TASK DESCRIPTION: Keep to one stretch of the data below, the lines from the one with "right hip: (29, 474)" up to and including the one with "right back paw: (807, 646)", and return that stretch exactly.

SUPPLIED RECORDS:
****************
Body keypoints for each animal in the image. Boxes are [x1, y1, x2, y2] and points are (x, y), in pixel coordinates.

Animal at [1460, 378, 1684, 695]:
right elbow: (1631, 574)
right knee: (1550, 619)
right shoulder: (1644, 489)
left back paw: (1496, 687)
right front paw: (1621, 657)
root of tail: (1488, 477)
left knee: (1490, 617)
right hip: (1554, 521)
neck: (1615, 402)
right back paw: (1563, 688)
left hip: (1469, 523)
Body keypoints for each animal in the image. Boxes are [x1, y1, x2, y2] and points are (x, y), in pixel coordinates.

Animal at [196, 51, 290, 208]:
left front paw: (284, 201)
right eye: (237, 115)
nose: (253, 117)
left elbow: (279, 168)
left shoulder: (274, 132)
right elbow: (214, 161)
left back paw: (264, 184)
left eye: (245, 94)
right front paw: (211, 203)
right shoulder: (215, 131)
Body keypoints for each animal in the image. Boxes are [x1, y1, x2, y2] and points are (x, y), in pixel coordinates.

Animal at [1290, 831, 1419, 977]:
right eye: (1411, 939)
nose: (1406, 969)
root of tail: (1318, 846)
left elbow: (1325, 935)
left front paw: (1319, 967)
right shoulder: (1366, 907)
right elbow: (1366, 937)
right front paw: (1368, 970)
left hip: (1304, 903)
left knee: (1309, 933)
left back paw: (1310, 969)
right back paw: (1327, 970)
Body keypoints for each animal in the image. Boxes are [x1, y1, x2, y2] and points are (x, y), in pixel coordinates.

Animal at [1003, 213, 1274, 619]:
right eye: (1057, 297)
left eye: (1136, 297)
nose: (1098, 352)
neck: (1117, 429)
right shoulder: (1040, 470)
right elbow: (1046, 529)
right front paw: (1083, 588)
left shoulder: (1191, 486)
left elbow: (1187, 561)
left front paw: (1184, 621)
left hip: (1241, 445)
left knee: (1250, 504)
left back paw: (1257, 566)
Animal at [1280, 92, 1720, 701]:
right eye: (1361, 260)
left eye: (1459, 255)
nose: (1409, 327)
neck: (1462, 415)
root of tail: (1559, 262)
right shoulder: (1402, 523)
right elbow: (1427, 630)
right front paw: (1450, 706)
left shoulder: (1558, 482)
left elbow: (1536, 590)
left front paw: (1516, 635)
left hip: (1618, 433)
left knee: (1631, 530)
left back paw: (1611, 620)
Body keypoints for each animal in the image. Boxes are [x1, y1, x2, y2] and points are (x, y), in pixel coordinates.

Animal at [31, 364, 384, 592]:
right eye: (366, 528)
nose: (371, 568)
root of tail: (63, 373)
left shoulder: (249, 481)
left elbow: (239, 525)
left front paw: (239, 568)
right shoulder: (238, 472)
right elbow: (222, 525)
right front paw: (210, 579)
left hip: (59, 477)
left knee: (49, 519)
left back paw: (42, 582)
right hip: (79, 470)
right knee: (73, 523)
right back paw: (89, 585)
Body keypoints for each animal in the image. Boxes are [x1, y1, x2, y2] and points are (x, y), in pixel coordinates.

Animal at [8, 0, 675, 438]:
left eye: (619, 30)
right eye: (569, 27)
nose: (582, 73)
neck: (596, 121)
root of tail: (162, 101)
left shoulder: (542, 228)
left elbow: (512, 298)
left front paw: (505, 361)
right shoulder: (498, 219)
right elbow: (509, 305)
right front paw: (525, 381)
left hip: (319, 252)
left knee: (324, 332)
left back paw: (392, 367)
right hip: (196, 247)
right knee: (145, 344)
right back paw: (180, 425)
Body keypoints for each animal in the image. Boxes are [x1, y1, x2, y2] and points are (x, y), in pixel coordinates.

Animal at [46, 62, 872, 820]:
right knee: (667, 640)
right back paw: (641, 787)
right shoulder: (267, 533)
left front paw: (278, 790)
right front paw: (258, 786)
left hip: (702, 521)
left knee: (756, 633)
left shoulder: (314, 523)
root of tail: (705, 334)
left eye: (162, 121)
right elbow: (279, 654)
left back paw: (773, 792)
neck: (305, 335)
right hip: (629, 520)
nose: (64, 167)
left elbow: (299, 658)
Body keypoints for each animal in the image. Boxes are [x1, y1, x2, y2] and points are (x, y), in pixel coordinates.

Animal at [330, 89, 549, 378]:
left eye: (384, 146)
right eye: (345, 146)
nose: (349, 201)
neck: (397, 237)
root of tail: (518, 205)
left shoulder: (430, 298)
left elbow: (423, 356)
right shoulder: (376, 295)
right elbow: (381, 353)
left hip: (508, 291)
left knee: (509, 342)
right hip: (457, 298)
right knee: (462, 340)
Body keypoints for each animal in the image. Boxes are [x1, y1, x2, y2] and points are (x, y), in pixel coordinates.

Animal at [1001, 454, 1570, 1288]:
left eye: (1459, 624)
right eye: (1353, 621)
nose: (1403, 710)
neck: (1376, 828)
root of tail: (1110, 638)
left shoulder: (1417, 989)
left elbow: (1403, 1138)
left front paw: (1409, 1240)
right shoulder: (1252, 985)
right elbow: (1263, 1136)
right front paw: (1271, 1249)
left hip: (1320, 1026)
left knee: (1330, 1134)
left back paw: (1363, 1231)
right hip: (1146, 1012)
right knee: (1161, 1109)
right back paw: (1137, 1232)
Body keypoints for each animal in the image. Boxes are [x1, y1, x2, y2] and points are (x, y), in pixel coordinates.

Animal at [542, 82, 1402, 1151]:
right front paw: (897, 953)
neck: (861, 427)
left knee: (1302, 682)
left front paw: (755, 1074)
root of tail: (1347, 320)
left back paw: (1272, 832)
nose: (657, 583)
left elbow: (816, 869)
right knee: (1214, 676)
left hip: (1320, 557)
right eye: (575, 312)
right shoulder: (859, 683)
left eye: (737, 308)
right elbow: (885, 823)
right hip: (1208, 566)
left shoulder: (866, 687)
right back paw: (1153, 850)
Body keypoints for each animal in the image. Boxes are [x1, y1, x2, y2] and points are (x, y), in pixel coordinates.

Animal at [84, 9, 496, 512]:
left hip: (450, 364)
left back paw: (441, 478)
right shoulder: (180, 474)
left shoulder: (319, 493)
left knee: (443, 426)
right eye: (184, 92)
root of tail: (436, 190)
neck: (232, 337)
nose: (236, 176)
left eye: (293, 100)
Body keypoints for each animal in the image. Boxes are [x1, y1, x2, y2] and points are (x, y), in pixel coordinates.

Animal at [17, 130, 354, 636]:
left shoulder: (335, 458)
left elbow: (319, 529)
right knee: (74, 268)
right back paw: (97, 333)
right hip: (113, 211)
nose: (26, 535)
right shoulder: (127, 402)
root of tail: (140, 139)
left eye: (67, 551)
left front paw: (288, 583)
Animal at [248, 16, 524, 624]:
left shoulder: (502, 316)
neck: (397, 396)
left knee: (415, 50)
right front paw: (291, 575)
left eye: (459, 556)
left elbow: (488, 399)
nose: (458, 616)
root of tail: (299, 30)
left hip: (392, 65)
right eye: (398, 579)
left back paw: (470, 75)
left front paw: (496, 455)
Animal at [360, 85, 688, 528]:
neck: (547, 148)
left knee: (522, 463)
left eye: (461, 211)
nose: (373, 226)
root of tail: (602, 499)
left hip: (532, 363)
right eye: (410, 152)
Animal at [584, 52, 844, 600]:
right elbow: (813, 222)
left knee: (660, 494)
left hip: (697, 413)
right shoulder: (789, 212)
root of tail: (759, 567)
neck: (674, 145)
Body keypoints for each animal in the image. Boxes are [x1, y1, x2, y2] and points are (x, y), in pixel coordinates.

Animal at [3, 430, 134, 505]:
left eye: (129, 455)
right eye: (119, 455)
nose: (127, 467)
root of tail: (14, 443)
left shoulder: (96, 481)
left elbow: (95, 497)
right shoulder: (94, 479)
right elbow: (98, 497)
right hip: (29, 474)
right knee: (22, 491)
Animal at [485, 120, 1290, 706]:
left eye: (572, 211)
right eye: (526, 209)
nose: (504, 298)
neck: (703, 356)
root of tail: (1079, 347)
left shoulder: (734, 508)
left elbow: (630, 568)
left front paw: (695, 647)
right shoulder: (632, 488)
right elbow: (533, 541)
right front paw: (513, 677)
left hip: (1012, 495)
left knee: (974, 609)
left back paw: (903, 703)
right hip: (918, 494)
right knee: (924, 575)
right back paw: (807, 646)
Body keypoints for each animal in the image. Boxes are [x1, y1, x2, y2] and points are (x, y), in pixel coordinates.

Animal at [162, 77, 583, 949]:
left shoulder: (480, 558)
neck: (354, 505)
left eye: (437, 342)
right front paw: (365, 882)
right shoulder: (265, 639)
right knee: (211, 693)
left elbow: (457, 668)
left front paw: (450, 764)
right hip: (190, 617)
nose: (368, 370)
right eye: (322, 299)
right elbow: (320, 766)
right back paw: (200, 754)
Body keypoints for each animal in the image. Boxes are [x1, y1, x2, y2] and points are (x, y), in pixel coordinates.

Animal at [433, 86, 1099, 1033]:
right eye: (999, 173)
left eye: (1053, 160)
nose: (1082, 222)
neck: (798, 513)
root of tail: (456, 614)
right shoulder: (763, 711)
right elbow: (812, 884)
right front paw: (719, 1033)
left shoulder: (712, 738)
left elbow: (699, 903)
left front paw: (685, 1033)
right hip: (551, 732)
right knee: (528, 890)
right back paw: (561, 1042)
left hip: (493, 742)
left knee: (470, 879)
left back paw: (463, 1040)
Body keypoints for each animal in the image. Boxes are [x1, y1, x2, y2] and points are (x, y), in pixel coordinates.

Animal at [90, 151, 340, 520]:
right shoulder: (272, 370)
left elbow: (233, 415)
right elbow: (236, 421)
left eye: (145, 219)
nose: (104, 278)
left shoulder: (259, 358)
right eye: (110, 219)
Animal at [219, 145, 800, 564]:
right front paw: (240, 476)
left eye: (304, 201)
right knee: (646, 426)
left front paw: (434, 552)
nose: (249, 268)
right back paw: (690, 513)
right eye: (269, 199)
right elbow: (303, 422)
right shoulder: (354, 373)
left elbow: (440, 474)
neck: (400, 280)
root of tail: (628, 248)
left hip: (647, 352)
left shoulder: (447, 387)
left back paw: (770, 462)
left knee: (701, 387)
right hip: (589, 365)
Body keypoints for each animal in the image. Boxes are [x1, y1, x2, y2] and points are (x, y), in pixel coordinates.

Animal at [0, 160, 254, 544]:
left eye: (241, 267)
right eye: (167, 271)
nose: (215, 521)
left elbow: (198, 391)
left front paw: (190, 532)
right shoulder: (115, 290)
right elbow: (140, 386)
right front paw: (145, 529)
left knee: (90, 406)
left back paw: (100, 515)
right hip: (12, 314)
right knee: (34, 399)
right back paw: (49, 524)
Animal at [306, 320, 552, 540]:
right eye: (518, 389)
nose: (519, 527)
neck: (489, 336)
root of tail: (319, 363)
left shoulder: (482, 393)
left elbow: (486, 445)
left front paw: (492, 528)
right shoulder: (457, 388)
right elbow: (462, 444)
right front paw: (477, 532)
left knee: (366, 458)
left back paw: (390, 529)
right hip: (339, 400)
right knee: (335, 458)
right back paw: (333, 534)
****************
YOUR SOLUTION:
right hip: (29, 474)
right knee: (22, 491)
Animal at [485, 120, 1290, 706]:
left eye: (572, 211)
right eye: (526, 209)
nose: (504, 298)
neck: (703, 356)
root of tail: (1079, 347)
left shoulder: (734, 508)
left elbow: (630, 568)
left front paw: (695, 647)
right shoulder: (632, 488)
right elbow: (533, 541)
right front paw: (513, 677)
left hip: (1012, 495)
left knee: (974, 609)
left back paw: (903, 703)
right hip: (918, 494)
right knee: (924, 575)
right back paw: (807, 646)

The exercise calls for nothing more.